◆ The task
Copy out each line of the listing below that contains the word "diagnosis".

◆ The data
◇ ◇ ◇ ◇

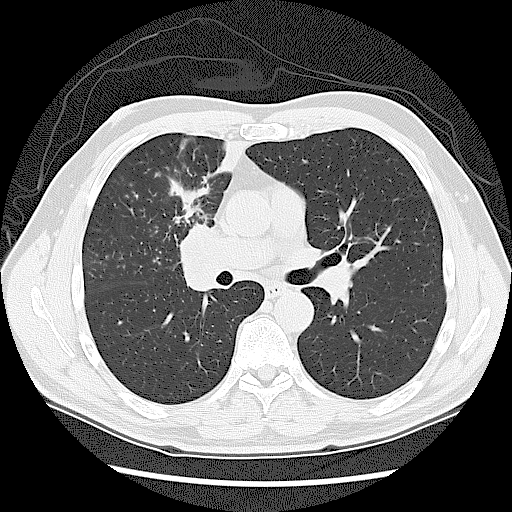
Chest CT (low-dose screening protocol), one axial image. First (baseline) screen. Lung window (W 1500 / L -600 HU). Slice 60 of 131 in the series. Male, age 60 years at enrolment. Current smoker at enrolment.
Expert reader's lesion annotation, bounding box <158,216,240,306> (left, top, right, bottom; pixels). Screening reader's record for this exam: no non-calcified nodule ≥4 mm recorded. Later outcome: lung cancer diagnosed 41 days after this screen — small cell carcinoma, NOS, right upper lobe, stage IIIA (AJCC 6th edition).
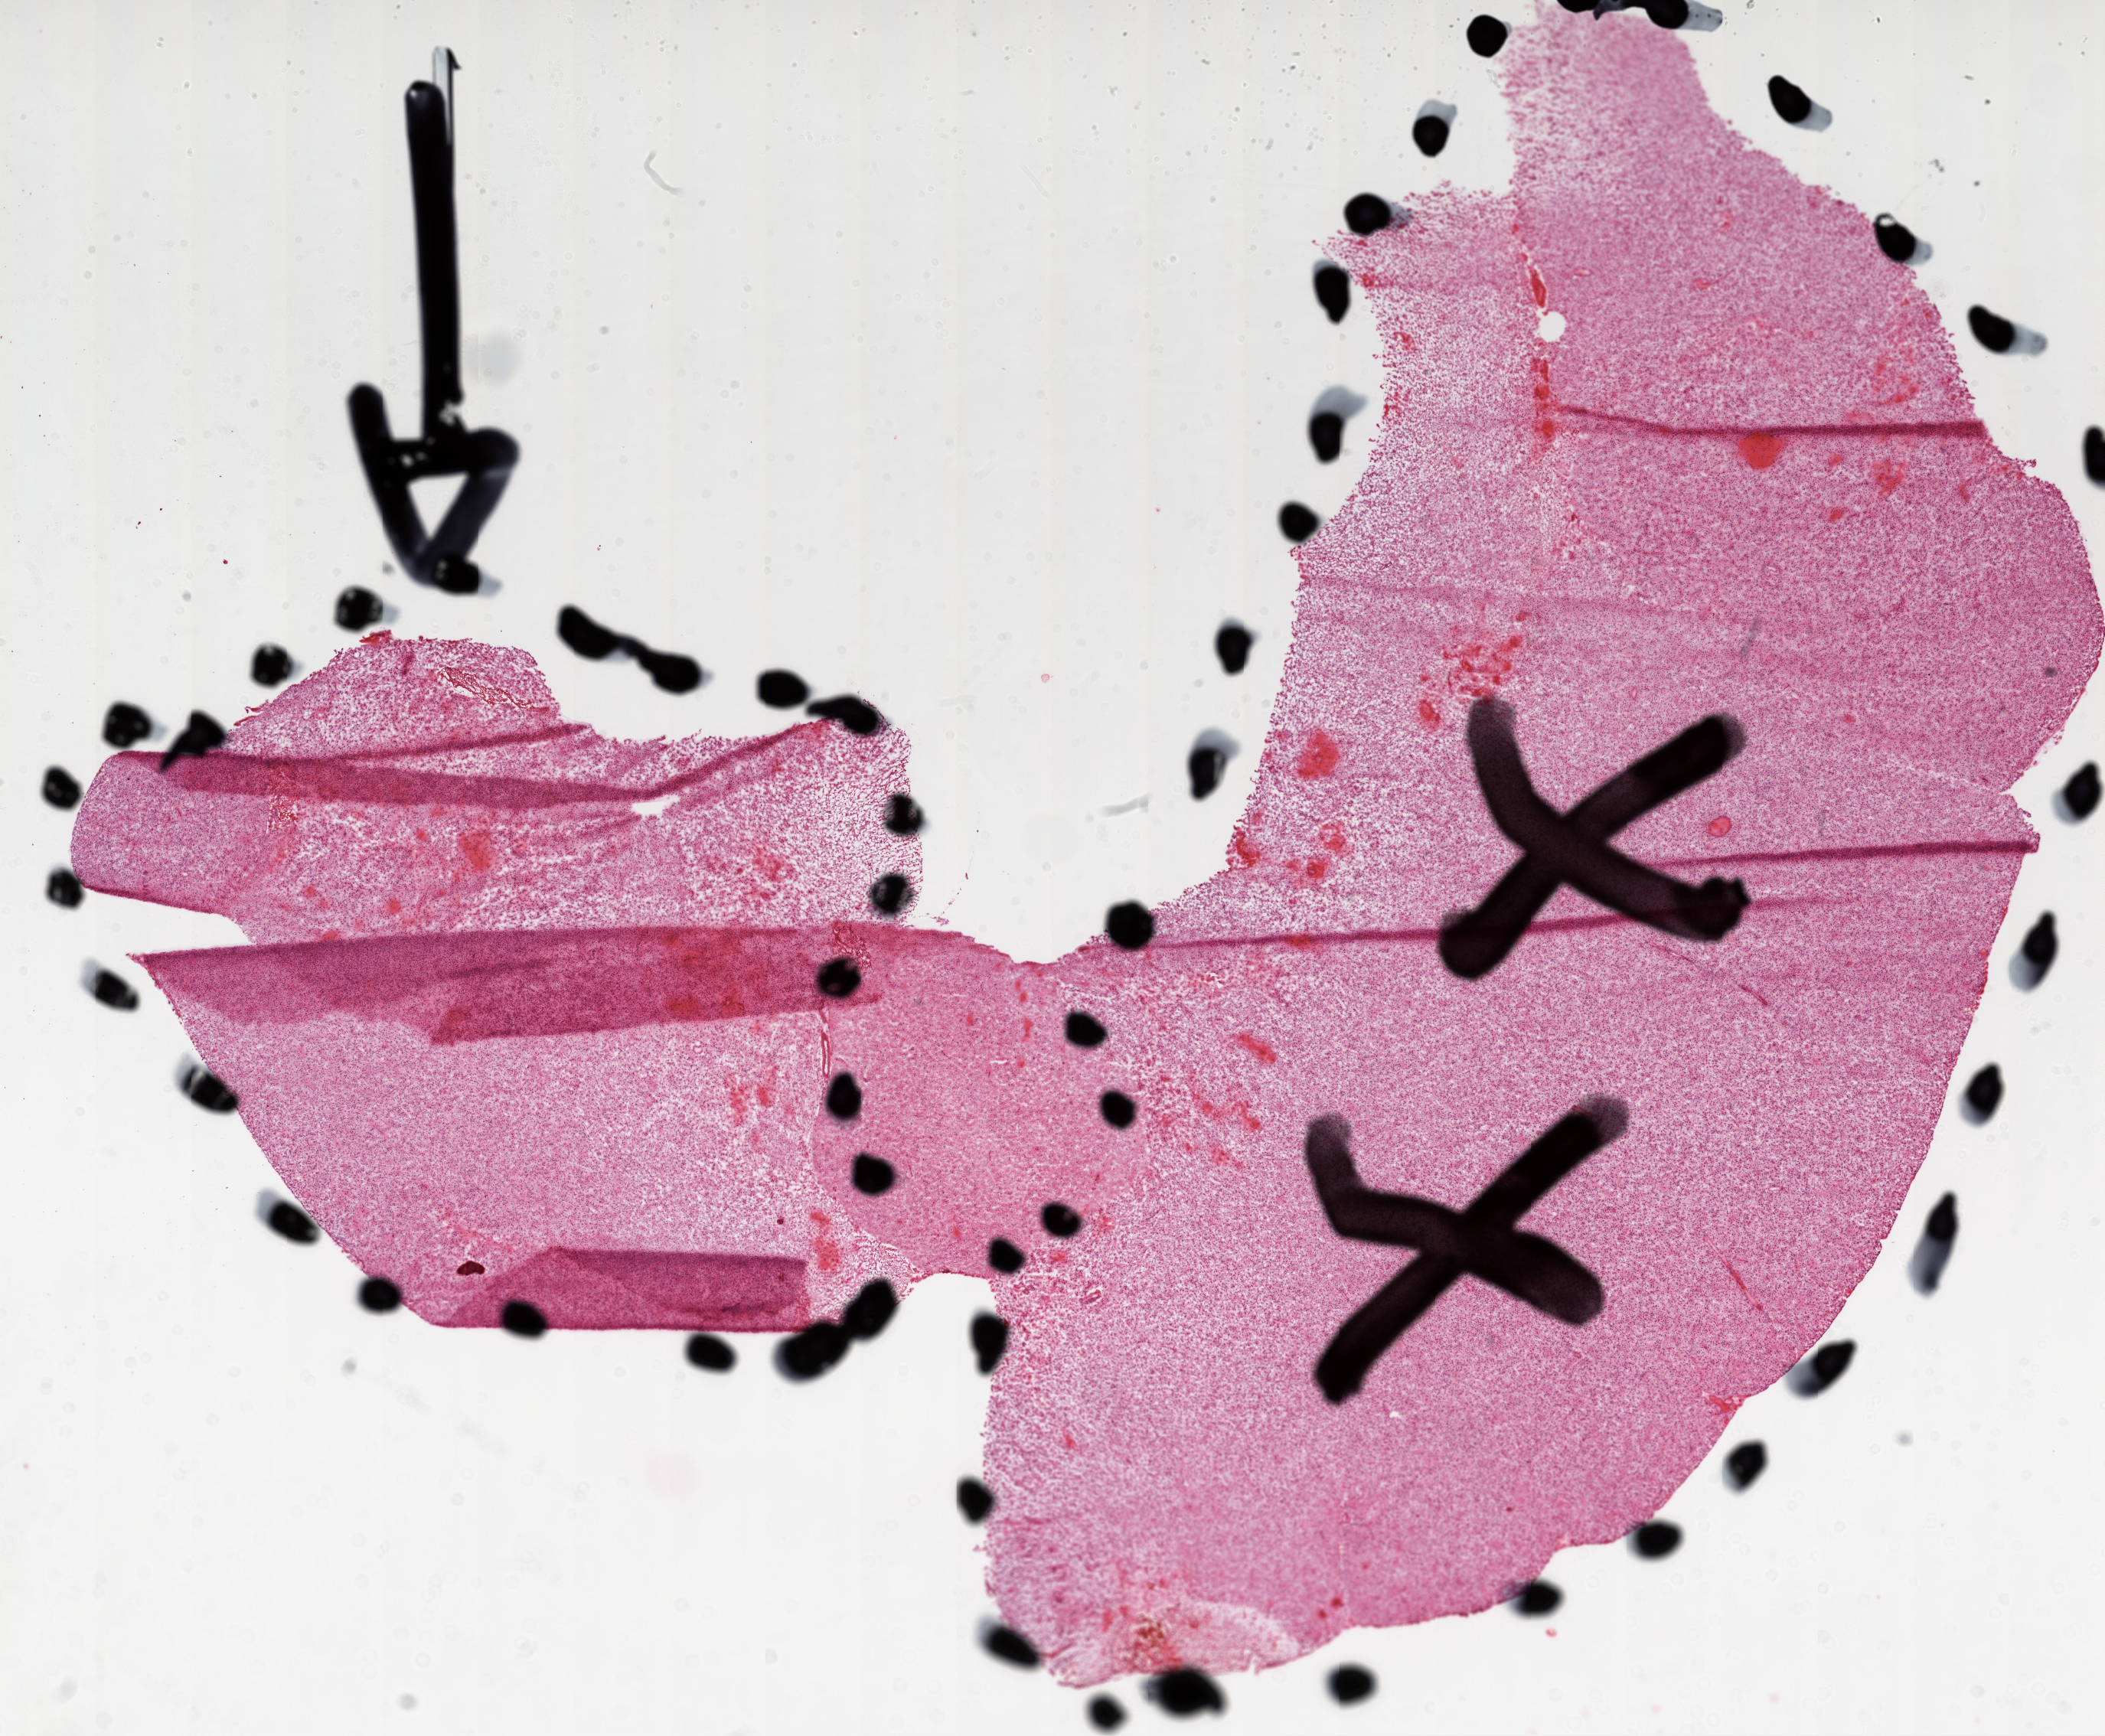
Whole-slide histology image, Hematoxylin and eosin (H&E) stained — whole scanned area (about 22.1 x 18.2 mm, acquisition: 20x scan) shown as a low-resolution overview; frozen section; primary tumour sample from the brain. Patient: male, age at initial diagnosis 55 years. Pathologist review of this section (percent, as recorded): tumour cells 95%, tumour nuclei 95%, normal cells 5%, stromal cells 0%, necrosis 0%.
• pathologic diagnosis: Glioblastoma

◇ ◇ ◇ ◇

◆ Response
Whole-slide histology image, Hematoxylin and eosin (H&E) stained — whole scanned area (about 22.1 x 18.2 mm, acquisition: 20x scan) shown as a low-resolution overview; frozen section; primary tumour sample from the brain. Patient: male, age at initial diagnosis 55 years. Pathologist review of this section (percent, as recorded): tumour cells 95%, tumour nuclei 95%, normal cells 5%, stromal cells 0%, necrosis 0%.
• pathologic diagnosis: Glioblastoma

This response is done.